Saved entries:

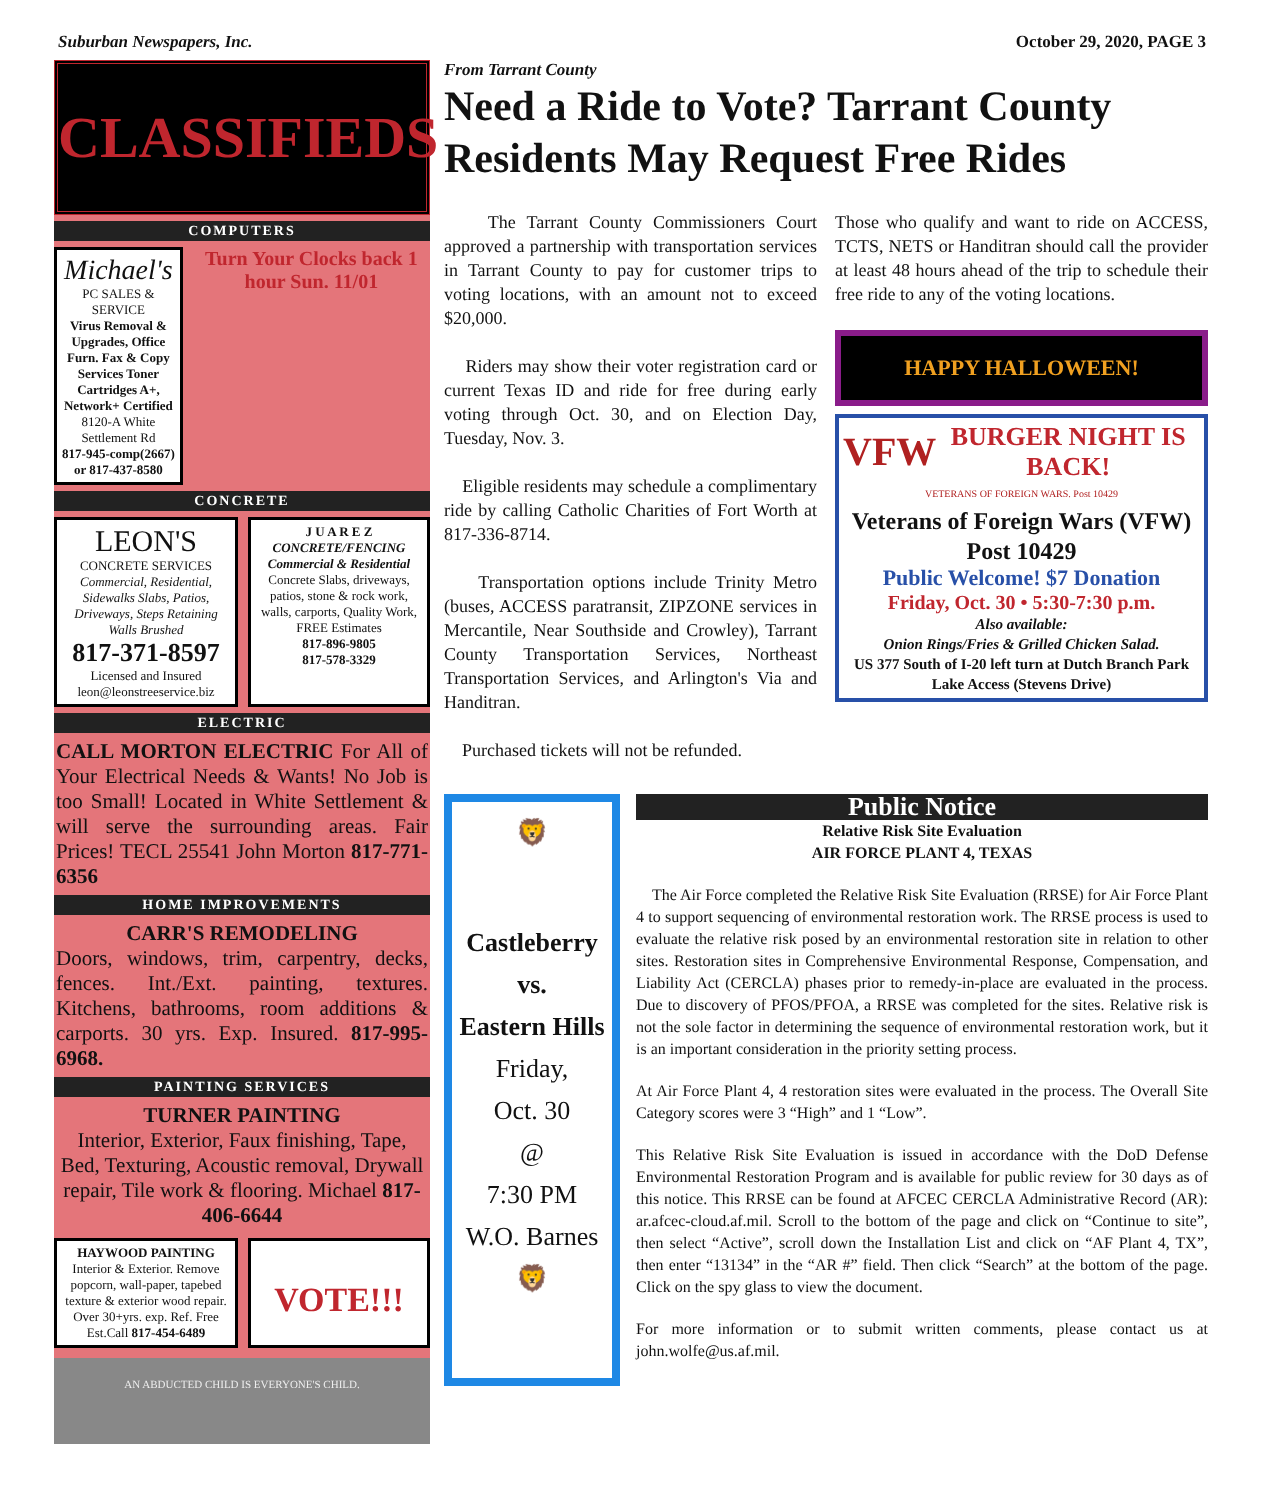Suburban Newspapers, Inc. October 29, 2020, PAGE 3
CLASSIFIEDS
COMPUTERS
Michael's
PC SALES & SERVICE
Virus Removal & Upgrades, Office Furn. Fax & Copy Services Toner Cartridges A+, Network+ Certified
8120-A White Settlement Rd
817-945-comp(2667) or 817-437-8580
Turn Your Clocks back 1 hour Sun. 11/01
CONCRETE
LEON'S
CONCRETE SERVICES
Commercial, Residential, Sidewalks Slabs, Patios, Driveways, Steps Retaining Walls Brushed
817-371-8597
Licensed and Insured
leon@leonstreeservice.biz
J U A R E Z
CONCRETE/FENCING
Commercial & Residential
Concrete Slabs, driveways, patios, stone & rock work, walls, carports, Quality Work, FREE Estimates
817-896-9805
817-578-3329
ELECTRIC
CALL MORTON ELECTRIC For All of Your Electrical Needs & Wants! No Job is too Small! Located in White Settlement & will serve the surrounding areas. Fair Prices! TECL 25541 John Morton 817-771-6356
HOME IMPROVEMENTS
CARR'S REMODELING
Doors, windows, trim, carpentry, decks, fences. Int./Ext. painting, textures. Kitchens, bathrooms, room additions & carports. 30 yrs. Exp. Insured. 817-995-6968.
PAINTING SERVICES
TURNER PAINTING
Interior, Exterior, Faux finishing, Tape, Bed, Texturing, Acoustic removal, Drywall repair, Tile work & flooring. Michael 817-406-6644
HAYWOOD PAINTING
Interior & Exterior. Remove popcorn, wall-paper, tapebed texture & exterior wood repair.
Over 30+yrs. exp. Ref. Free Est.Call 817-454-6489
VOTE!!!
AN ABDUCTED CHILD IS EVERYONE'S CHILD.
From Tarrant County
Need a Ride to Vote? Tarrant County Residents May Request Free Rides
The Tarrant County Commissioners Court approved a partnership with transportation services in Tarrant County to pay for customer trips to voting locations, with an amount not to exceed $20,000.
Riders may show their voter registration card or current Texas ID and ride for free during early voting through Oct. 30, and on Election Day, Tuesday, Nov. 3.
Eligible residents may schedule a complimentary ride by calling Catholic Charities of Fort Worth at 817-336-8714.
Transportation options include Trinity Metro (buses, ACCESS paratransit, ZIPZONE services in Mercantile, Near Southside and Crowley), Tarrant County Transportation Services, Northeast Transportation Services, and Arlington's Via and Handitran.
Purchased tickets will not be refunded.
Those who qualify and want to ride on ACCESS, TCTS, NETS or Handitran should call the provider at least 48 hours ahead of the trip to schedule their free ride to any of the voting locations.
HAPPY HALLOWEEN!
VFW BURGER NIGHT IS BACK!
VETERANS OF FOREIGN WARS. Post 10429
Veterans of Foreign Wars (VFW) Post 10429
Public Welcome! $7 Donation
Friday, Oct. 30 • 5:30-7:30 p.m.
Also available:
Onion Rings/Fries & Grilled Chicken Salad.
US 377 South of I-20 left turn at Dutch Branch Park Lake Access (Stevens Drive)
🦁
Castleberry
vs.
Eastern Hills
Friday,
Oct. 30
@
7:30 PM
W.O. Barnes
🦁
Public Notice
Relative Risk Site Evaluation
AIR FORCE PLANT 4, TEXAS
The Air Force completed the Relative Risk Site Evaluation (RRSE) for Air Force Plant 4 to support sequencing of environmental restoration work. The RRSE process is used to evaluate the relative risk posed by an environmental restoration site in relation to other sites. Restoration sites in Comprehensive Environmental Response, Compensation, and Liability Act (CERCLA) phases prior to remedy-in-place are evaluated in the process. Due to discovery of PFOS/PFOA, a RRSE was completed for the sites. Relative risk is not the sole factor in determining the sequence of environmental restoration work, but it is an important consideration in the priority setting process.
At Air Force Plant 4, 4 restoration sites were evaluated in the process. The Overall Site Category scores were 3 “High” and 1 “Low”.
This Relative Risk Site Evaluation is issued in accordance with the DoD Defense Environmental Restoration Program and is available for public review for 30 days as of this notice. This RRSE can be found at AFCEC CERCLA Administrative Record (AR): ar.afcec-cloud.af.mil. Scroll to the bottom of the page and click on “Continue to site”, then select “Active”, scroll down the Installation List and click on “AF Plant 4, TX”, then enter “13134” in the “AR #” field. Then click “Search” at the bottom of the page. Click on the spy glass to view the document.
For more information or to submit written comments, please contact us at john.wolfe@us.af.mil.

---

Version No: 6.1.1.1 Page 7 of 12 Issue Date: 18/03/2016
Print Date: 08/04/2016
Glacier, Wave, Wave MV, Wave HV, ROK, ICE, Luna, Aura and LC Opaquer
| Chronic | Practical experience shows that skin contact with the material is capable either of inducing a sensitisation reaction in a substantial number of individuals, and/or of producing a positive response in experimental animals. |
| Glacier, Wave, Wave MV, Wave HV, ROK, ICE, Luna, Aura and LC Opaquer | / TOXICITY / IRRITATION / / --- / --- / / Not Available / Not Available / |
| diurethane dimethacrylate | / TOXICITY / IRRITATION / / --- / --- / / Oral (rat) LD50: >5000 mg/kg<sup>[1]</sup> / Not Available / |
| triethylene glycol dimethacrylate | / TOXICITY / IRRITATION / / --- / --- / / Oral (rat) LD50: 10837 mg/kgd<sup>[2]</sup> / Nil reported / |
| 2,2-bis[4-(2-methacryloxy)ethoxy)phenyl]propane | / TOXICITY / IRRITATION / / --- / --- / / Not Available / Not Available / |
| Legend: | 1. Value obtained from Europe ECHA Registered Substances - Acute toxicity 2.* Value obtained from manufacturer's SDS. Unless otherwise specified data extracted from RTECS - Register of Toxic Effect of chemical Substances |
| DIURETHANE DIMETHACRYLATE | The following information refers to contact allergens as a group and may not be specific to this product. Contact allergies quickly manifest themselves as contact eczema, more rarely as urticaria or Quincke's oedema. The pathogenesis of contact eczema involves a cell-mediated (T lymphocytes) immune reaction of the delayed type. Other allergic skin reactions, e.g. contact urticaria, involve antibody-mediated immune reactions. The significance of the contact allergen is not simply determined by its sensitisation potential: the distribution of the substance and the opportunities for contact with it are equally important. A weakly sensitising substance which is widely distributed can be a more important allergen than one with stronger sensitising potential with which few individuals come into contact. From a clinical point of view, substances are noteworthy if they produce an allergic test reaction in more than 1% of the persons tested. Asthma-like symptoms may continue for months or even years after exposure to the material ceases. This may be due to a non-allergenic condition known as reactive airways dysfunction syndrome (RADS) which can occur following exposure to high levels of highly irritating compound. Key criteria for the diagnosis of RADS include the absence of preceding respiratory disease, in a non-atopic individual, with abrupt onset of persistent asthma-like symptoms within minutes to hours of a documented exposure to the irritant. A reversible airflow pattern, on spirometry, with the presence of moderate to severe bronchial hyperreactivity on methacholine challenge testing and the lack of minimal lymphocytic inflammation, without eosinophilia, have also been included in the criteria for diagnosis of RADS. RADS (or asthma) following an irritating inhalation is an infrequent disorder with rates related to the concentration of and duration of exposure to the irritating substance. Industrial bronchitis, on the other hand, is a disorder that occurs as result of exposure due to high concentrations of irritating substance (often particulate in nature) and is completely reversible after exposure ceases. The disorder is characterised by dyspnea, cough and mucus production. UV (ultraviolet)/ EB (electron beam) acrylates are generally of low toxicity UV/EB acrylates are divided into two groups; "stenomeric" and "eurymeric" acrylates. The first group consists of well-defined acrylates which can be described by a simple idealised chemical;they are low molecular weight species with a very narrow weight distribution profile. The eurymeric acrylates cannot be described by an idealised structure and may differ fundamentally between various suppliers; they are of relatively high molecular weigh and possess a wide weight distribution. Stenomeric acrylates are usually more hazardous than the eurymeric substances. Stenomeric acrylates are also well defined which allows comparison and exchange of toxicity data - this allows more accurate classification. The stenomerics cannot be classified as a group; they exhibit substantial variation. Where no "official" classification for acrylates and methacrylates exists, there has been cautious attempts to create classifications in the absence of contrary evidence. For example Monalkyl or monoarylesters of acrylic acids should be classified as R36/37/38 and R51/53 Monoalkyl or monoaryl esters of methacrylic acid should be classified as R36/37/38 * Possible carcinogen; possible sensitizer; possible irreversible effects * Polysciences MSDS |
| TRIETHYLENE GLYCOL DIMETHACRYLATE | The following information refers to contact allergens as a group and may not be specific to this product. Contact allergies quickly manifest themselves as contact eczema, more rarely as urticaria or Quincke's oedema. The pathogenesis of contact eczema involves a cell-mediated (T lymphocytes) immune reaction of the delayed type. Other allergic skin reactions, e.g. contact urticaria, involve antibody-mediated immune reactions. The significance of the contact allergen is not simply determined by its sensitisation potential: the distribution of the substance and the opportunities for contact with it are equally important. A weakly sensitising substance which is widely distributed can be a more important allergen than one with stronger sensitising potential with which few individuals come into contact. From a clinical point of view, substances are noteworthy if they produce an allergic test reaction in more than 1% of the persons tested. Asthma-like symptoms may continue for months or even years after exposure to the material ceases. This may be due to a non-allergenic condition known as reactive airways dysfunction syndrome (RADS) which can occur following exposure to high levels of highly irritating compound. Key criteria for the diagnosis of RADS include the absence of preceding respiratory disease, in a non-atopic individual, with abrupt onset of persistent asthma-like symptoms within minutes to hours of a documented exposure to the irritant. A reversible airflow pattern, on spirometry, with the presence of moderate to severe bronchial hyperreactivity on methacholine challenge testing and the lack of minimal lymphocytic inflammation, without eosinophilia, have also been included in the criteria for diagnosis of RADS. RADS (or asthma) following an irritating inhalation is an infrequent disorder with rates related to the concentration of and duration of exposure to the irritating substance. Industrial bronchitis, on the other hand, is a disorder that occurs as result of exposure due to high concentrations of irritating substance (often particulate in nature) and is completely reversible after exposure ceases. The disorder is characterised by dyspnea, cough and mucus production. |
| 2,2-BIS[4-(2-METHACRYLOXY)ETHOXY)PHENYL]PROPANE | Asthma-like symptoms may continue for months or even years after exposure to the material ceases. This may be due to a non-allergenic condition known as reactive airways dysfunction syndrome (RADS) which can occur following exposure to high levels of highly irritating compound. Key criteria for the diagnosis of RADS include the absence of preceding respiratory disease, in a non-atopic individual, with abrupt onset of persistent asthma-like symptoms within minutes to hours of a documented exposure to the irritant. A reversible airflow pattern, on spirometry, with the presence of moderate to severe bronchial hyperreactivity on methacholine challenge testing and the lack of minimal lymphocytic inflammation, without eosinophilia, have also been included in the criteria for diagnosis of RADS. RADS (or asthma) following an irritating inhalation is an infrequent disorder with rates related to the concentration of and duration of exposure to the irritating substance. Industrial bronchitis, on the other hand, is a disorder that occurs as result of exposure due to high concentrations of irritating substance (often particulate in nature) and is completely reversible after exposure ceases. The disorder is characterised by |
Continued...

--- Work instruction ---
Only the lines above from the one with "Purchased tickets will not be refunded." through the one with "At Air Force" should be duplicated, character for character.

--- Task solution ---
Purchased tickets will not be refunded.
Those who qualify and want to ride on ACCESS, TCTS, NETS or Handitran should call the provider at least 48 hours ahead of the trip to schedule their free ride to any of the voting locations.
HAPPY HALLOWEEN!
VFW BURGER NIGHT IS BACK!
VETERANS OF FOREIGN WARS. Post 10429
Veterans of Foreign Wars (VFW) Post 10429
Public Welcome! $7 Donation
Friday, Oct. 30 • 5:30-7:30 p.m.
Also available:
Onion Rings/Fries & Grilled Chicken Salad.
US 377 South of I-20 left turn at Dutch Branch Park Lake Access (Stevens Drive)
🦁
Castleberry
vs.
Eastern Hills
Friday,
Oct. 30
@
7:30 PM
W.O. Barnes
🦁
Public Notice
Relative Risk Site Evaluation
AIR FORCE PLANT 4, TEXAS
The Air Force completed the Relative Risk Site Evaluation (RRSE) for Air Force Plant 4 to support sequencing of environmental restoration work. The RRSE process is used to evaluate the relative risk posed by an environmental restoration site in relation to other sites. Restoration sites in Comprehensive Environmental Response, Compensation, and Liability Act (CERCLA) phases prior to remedy-in-place are evaluated in the process. Due to discovery of PFOS/PFOA, a RRSE was completed for the sites. Relative risk is not the sole factor in determining the sequence of environmental restoration work, but it is an important consideration in the priority setting process.
At Air Force Plant 4, 4 restoration sites were evaluated in the process. The Overall Site Category scores were 3 “High” and 1 “Low”.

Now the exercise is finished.